Several methodological approaches show particular promise for advancing our understanding of sld-2 function in N. crassa:

• CRISPR/Cas9 gene editing:

  • The recently developed user-friendly CRISPR/Cas9 system for N. crassa offers efficient targeted modification of sld-2

  • Combined targeting approaches (using selectable markers alongside sld-2) can increase mutation efficiency tenfold

  • This enables rapid generation of specific mutations to test functional hypotheses

• Phosphoproteomic analysis:

  • Mass spectrometry-based approaches can identify all phosphorylation sites on sld-2

  • Temporal analysis during the cell cycle can reveal the sequence of phosphorylation events

  • This would help determine if N. crassa sld-2 follows similar regulatory principles as yeast Sld2

• Single-molecule approaches:

  • Techniques like single-molecule FRET could reveal conformational changes upon phosphorylation

  • Super-resolution microscopy might visualize sld-2 localization at individual replication origins

  • These approaches could provide mechanistic insights at unprecedented resolution

• Integration with chromatin studies:

  • Investigating how chromatin context affects sld-2 function at origins

  • Exploring potential links between sld-2 and chromatin remodeling complexes

  • Understanding how epigenetic factors influence sld-2 recruitment and activity

• Systems biology approaches:

  • Mathematical modeling of how limiting amounts of sld-2 affect global replication dynamics

  • Network analysis to position sld-2 within the broader replication initiation complex

  • These approaches could explain how sld-2 abundance affects origin efficiency without changing timing

The combination of these approaches, particularly the integration of CRISPR/Cas9 technology with biochemical and cellular studies, promises to substantially advance our understanding of sld-2 function in N. crassa.

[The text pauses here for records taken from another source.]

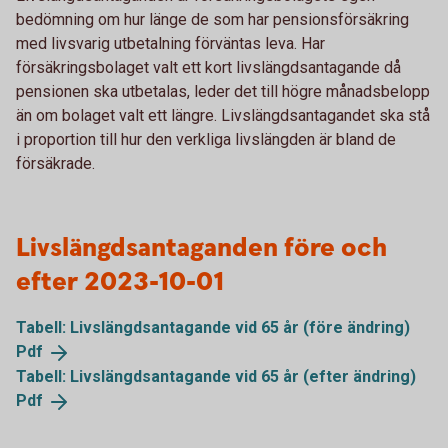
bedömning om hur länge de som har pensionsförsäkring
med livsvarig utbetalning förväntas leva. Har
försäkringsbolaget valt ett kort livslängdsantagande då
pensionen ska utbetalas, leder det till högre månadsbelopp
än om bolaget valt ett längre. Livslängdsantagandet ska stå
i proportion till hur den verkliga livslängden är bland de
försäkrade.
Livslängdsantaganden före och
efter 2023-10-01
Tabell: Livslängdsantagande vid 65 år (före ändring)
Pdf
Tabell: Livslängdsantagande vid 65 år (efter ändring)
Pdf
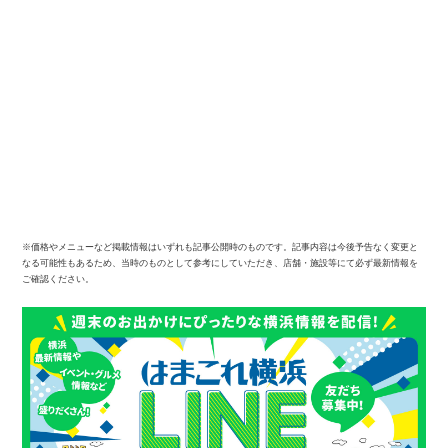
※価格やメニューなど掲載情報はいずれも記事公開時のものです。記事内容は今後予告なく変更と
なる可能性もあるため、当時のものとして参考にしていただき、店舗・施設等にて必ず最新情報を
ご確認ください。
観光ガイド
ランキング
ブログ記事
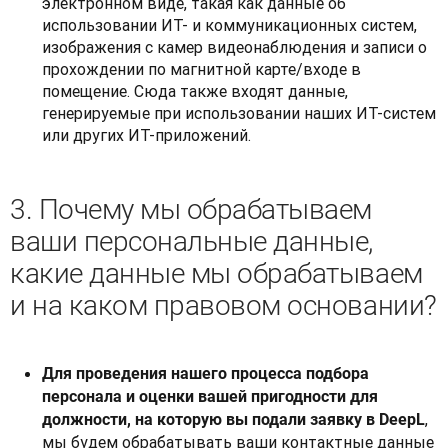
электронном виде, такая как данные об
использовании ИТ- и коммуникационных систем,
изображения с камер видеонаблюдения и записи о
прохождении по магнитной карте/входе в
помещение. Сюда также входят данные,
генерируемые при использовании наших ИТ-систем
или других ИТ-приложений.
3. Почему мы обрабатываем
ваши персональные данные,
какие данные мы обрабатываем
и на каком правовом основании?
Для проведения нашего процесса подбора
персонала и оценки вашей пригодности для
,
должности, на которую вы подали заявку в DeepL
мы будем обрабатывать ваши контактные данные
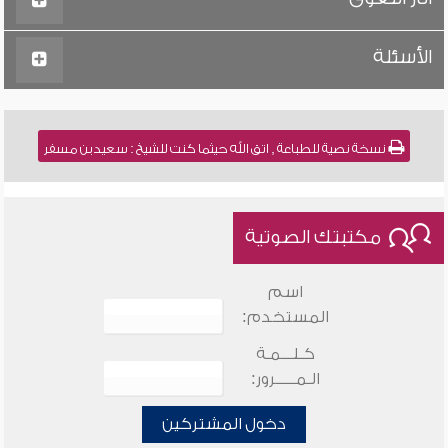
الأسئلة
نسخة نصية للطباعة , اتق الله حيثما كنت للشيخ : سعيد بن مسفر
مكتبتك الصوتية
اسم
المستخدم:
كـلـــمـة
الـمـــــرور:
دخول المشتركين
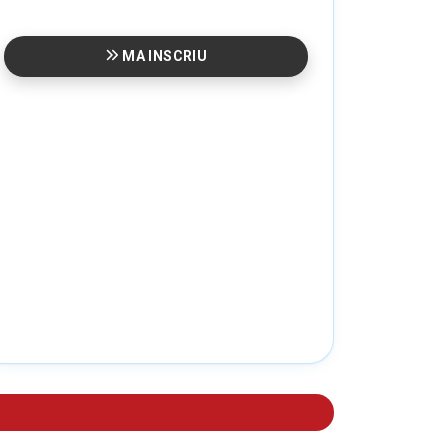
MA INSCRIU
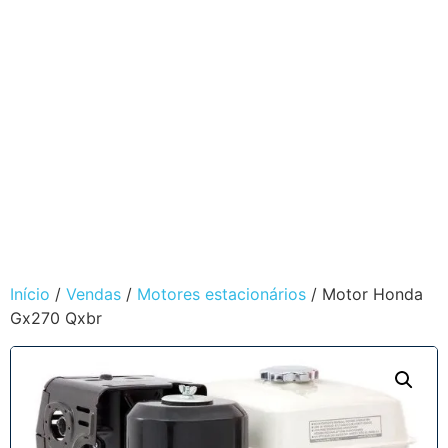
Início
/
Vendas
/
Motores estacionários
/ Motor Honda
Gx270 Qxbr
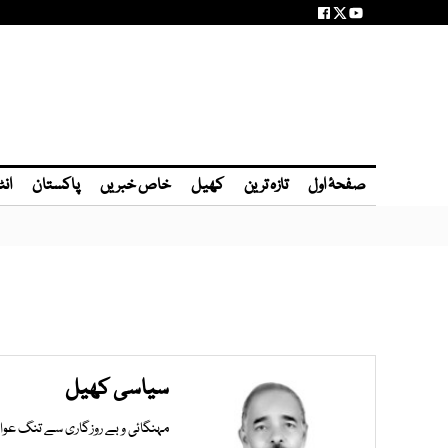
صفحۂ اول
تازہ ترین
کھیل
خاص خبریں
پاکستان
انٹ
سیاسی کھیل
مہنگائی و بے روزگاری سے تنگ عوام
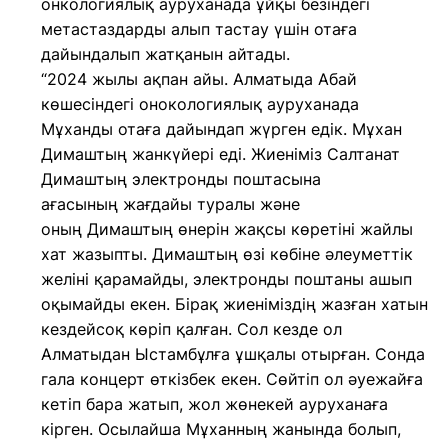
онкологиялық ауруханада ұйқы безіндегі
метастаздарды алып тастау үшін отаға
дайындалып жатқанын айтады.
“2024 жылы ақпан айы. Алматыда Абай
көшесіндегі онокологиялық ауруханада
Мұханды отаға дайындап жүрген едік. Мұхан
Димаштың жанкүйері еді. Жиеніміз Салтанат
Димаштың электронды поштасына
ағасының жағдайы туралы және
оның Димаштың өнерін жақсы көретіні жайлы
хат жазыпты. Димаштың өзі көбіне әлеуметтік
желіні қарамайды, электронды поштаны ашып
оқымайды екен. Бірақ жиеніміздің жазған хатын
кездейсоқ көріп қалған. Сол кезде ол
Алматыдан Ыстамбұлға ұшқалы отырған. Сонда
гала концерт өткізбек екен. Сөйтіп ол әуежайға
кетіп бара жатып, жол жөнекей ауруханаға
кірген. Осылайша Мұханның жанында болып,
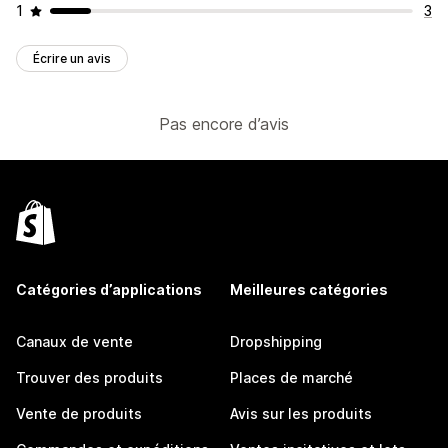
1
3
Écrire un avis
Pas encore d’avis
Catégories d’applications
Meilleures catégories
Canaux de vente
Dropshipping
Trouver des produits
Places de marché
Vente de produits
Avis sur les produits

What unresolved questions about sld-2 represent the most important areas for future research?

Several critical questions about N. crassa sld-2 remain unanswered and represent important areas for future investigation:

• Regulatory network:

  • What is the complete set of proteins that interact with sld-2 in N. crassa?

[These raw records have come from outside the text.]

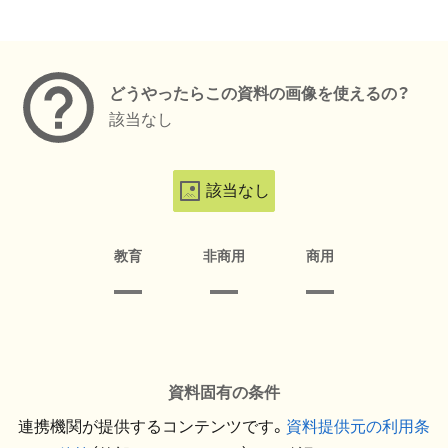
メタデータ
どうやったらこの資料の画像を使えるの？
該当なし
該当なし
教育
非商用
商用
資料固有の条件
連携機関が提供するコンテンツです。
資料提供元の利用条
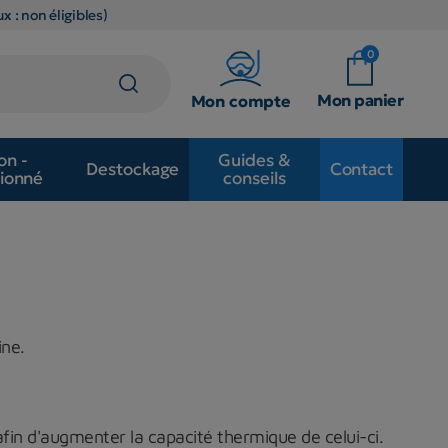
x : non éligibles)
0
Mon panier
Mon compte
on -
Guides &
Destockage
Contact
ionné
conseils
ine.
fin d'augmenter la capacité thermique de celui-ci.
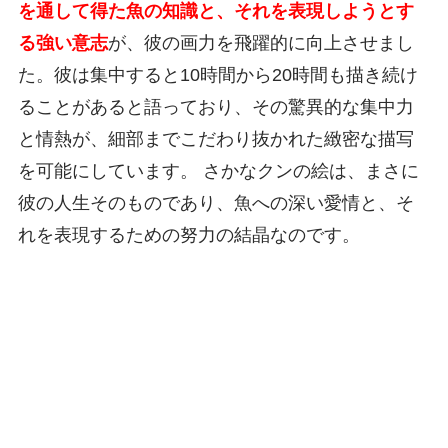
を通して得た魚の知識と、それを表現しようとす
る強い意志
が、彼の画力を飛躍的に向上させまし
た。彼は集中すると10時間から20時間も描き続け
ることがあると語っており、その驚異的な集中力
と情熱が、細部までこだわり抜かれた緻密な描写
を可能にしています。 さかなクンの絵は、まさに
彼の人生そのものであり、魚への深い愛情と、そ
れを表現するための努力の結晶なのです。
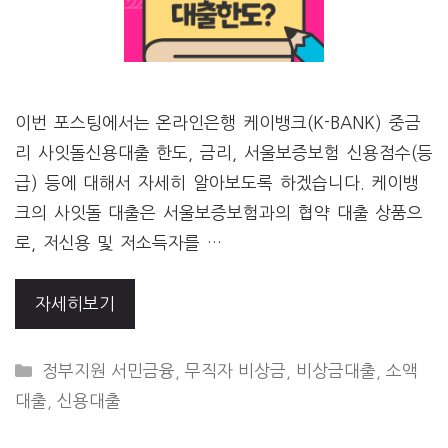
이번 포스팅에서는 온라인은행 케이뱅크(K-BANK) 중금
리 사잇돌신용대출 한도, 금리, 서울보증보험 신용점수(등
급) 등에 대해서 자세히 알아보도록 하겠습니다. 케이뱅
크의 사잇돌 대출은 서울보증보험과의 협약 대출 상품으
로, 저신용 및 저소득자를 …
자세히보기
CATEGORIES
정부지원 서민금융
,
무직자 비상금
,
비상금대출
,
소액
대출
,
신용대출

  • Does N. crassa sld-2 function in pathways beyond DNA replication?

  • How is sld-2 expression regulated at the transcriptional and post-transcriptional levels?

• Phosphorylation cascade:

  • Does N. crassa sld-2 employ a similar phosphorylation threshold mechanism as yeast Sld2?

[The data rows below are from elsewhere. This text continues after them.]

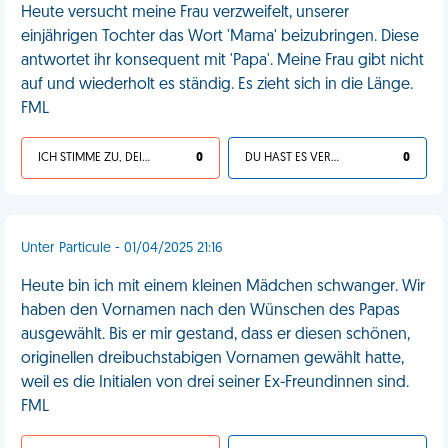
Heute versucht meine Frau verzweifelt, unserer
einjährigen Tochter das Wort 'Mama' beizubringen. Diese
antwortet ihr konsequent mit 'Papa'. Meine Frau gibt nicht
auf und wiederholt es ständig. Es zieht sich in die Länge.
FML
ICH STIMME ZU, DEIN LEBEN IST SCHEISSE
0
DU HAST ES VERDIENT
0
Unter Particule - 01/04/2025 21:16
Heute bin ich mit einem kleinen Mädchen schwanger. Wir
haben den Vornamen nach den Wünschen des Papas
ausgewählt. Bis er mir gestand, dass er diesen schönen,
originellen dreibuchstabigen Vornamen gewählt hatte,
weil es die Initialen von drei seiner Ex-Freundinnen sind.
FML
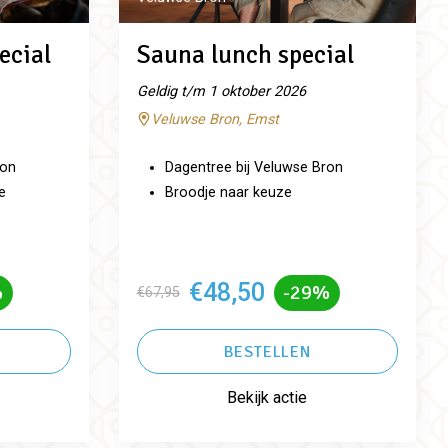
ecial
Sauna lunch special
Geldig t/m 1 oktober 2026
Veluwse Bron, Emst
ron
Dagentree bij Veluwse Bron
e
Broodje naar keuze
€48,50
%
-29%
€67,95
BESTELLEN
Bekijk actie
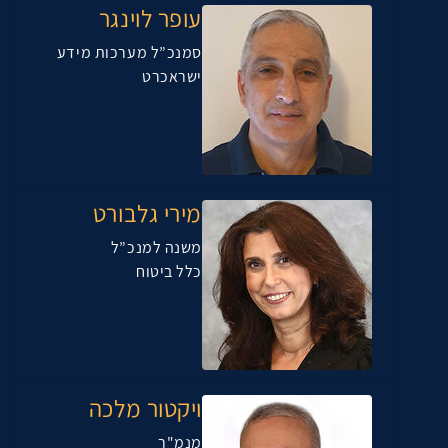
עופר לוינגר
סמנכ”ל מערכות מידע
ישראכרט
מירי גלבורט
משנה למנכ”ל
כלל ביטוח
ויקטור מלכה
מנמ"ר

  • What is the identity of the critical phosphorylation site(s) equivalent to Thr84 in yeast?

  • Which kinases and phosphatases regulate sld-2 phosphorylation in vivo?

• Origin selection and efficiency:

  • What determines which origins are most sensitive to sld-2 depletion?

  • How does sld-2 contribute to the decision of which origins fire in each cell cycle?

  • Does sld-2 play a role in adapting replication programs to different growth conditions?

• Connection to genome stability:

  • Does sld-2 play a role in the DNA damage response in N. crassa?

  • How does sld-2 dysfunction contribute to genomic instability?

  • Are there connections between sld-2 and meiotic recombination regulation?

• Evolutionary considerations:

  • What selective pressures have shaped the evolution of sld-2 in filamentous fungi?

  • How do functional differences between sld-2 homologs relate to differences in life cycle and genome organization?

  • Could sld-2 be a target for antifungal development based on fungal-specific features?

Addressing these questions will require integrating multiple experimental approaches and may reveal unexpected functions and regulatory mechanisms of this essential DNA replication factor.